The second one is just there to check if there is any consistency problem with a single request.
The third one is here to check if I ran into the same issue raised in the thread I mentioned.
As far as I am concerned the first two tests passed without a problem.
However the third one failed. There are requests that have triggered when they should not :
E AssertionError: assert [3, 7, 10, 11, 12, 14, ...] == [3, 7, 8, 10, 11, 12, ...]
E At index 2 diff: 10 != 8
E Right contains 11 more items, first extra item: 165
This is the issue mentioned in the thread. I'll downgrade to starlette 0.13.2 and see if the test pass.
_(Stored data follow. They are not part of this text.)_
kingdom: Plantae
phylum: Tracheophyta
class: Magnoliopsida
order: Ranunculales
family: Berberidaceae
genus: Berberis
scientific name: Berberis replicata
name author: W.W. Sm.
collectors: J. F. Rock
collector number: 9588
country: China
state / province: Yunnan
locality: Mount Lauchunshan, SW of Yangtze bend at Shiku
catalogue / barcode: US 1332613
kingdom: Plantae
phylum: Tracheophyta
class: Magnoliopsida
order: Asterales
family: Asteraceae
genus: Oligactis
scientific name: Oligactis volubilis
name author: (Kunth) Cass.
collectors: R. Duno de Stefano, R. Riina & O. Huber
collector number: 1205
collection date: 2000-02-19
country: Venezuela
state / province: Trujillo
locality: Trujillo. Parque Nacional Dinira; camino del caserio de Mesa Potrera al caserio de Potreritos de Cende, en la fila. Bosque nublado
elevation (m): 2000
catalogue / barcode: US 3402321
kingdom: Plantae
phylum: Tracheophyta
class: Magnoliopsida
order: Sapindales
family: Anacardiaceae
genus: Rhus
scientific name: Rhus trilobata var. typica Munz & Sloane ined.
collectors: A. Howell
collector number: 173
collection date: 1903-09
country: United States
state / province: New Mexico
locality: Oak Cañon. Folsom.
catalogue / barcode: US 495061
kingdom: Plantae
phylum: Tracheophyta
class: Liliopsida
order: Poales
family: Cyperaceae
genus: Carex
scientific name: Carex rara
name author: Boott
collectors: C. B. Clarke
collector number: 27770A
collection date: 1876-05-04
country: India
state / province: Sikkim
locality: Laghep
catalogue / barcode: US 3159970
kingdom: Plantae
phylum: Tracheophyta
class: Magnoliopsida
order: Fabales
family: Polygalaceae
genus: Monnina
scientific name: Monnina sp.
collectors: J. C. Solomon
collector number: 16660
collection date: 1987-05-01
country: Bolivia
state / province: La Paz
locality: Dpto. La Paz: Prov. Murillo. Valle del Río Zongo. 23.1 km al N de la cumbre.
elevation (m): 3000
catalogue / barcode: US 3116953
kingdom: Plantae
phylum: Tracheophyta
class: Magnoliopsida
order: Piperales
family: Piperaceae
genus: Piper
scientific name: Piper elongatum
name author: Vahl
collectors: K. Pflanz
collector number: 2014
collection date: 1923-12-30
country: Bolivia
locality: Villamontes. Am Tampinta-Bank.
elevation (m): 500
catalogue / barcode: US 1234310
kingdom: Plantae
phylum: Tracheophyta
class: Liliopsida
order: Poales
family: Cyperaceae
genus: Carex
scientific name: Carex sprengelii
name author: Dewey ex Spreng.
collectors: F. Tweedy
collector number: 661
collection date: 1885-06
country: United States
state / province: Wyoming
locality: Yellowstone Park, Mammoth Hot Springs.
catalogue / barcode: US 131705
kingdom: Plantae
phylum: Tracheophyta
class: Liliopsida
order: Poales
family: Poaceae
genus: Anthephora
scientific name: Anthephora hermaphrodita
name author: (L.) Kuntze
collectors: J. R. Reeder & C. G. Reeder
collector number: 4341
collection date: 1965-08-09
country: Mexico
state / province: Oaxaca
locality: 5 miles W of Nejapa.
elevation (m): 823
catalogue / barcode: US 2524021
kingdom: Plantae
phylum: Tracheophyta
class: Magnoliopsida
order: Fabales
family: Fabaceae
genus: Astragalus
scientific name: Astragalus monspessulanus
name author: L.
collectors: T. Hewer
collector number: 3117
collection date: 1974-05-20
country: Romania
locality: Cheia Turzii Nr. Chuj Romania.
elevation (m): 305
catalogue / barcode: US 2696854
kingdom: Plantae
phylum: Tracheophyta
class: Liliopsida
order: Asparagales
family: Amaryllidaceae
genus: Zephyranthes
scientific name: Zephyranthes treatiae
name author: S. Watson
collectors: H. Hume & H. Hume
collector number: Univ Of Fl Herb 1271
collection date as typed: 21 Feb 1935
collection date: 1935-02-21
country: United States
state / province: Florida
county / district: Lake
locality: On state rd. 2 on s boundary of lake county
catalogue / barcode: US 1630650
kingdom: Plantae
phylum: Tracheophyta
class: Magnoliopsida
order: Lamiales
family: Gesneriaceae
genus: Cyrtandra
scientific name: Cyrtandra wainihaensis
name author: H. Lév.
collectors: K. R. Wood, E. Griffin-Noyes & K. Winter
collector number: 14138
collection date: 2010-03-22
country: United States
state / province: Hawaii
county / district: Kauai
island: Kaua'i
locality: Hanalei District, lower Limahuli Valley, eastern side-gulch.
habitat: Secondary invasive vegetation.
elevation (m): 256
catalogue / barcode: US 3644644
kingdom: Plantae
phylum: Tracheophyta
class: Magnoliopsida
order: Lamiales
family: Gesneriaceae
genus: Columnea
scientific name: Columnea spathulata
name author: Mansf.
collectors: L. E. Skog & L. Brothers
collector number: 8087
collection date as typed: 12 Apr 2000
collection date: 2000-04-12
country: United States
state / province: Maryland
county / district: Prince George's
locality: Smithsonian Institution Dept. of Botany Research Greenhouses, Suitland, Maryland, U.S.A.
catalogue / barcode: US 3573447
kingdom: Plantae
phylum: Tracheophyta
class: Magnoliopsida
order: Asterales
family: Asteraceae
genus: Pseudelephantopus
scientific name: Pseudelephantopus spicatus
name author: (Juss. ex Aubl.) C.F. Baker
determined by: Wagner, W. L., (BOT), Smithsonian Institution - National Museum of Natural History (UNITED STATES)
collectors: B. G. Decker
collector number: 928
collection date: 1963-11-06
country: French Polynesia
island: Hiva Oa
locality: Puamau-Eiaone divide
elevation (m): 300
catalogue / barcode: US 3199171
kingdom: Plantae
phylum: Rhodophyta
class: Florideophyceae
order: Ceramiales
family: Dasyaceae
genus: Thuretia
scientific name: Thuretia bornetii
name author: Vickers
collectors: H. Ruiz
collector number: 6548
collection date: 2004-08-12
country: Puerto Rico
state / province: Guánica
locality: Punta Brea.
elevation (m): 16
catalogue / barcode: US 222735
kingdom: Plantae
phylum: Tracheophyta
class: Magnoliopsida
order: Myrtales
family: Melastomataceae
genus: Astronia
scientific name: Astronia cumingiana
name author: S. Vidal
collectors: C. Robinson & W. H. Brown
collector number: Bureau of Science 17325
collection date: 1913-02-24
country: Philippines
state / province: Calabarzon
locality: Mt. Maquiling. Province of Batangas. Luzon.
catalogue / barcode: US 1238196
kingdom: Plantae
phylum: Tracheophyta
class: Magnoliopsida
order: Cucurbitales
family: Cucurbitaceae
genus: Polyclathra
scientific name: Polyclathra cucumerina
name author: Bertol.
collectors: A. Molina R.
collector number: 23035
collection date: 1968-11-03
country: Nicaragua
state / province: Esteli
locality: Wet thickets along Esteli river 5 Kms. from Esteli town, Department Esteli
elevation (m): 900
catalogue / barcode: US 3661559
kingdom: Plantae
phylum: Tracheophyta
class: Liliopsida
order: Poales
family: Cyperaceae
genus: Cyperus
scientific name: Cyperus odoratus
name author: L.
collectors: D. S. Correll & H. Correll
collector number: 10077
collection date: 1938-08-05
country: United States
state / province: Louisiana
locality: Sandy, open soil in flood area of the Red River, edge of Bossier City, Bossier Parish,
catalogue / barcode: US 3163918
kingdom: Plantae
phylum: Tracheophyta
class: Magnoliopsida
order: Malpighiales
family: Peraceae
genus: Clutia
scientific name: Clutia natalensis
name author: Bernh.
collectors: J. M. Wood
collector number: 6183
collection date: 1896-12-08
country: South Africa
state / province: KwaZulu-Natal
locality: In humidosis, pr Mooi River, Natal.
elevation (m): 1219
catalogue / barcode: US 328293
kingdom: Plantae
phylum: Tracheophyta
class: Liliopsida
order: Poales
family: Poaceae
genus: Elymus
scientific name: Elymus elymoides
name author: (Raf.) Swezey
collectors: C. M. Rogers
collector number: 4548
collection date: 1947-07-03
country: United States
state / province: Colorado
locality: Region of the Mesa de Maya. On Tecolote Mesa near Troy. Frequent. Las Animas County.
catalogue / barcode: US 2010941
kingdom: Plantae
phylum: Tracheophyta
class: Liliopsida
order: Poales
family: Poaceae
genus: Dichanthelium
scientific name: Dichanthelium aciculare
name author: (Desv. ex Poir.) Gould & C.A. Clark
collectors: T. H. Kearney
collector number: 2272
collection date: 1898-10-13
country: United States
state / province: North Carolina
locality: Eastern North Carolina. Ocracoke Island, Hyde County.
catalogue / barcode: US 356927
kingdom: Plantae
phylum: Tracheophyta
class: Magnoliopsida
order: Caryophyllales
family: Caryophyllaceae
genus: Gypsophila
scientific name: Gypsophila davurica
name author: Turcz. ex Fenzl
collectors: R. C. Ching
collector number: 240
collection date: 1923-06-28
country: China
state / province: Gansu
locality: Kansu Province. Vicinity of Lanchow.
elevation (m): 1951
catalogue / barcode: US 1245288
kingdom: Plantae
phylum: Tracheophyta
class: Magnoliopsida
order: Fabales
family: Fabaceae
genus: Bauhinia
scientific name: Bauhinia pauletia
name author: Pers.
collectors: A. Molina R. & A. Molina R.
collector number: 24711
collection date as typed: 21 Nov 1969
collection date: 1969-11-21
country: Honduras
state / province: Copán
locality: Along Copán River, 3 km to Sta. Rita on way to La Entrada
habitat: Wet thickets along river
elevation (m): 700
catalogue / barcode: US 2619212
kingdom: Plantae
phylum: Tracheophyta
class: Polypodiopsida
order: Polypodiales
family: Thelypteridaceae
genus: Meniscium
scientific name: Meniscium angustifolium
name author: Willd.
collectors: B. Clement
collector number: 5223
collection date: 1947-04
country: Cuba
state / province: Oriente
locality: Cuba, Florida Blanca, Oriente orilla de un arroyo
I might have made some mistakes or overlooked some things so I you ever have the chance to do some tests on your end let me know.
Cheers !
_Note :_
I wrote assert content['processing_time'] < 1.1 and not assert content['processing_time'] < 1 because the time I am monitoring isn't really the time it takes for python to execute the function (time to execute _asyncio.wait_for_ and catching the exception I guess) . I do not know the convention in this case.
@PLNech have you tried changing the timeout settings for gunicorn? By default it times out after 60 sec I believe but you can overwrite the settings.
https://docs.gunicorn.org/en/latest/settings.html#timeout
https://github.com/tiangolo/fastapi/issues/551
@ZionStage: thanks for sharing your implementation, this looks promising! I'll make some room in our backlog to give it a try in our next sprint and will let you know how it goes :)
@thomas-maschler: thanks for the advice. Unfortunately I've tried using Gunicorn's timeout, but it triggers a full restart of the app, disrupting other users of the service (e.g. by unloading their models from memory). What I'm trying to achieve is rather to enforce a timeout on individual requests, without affecting any other work handled by this worker.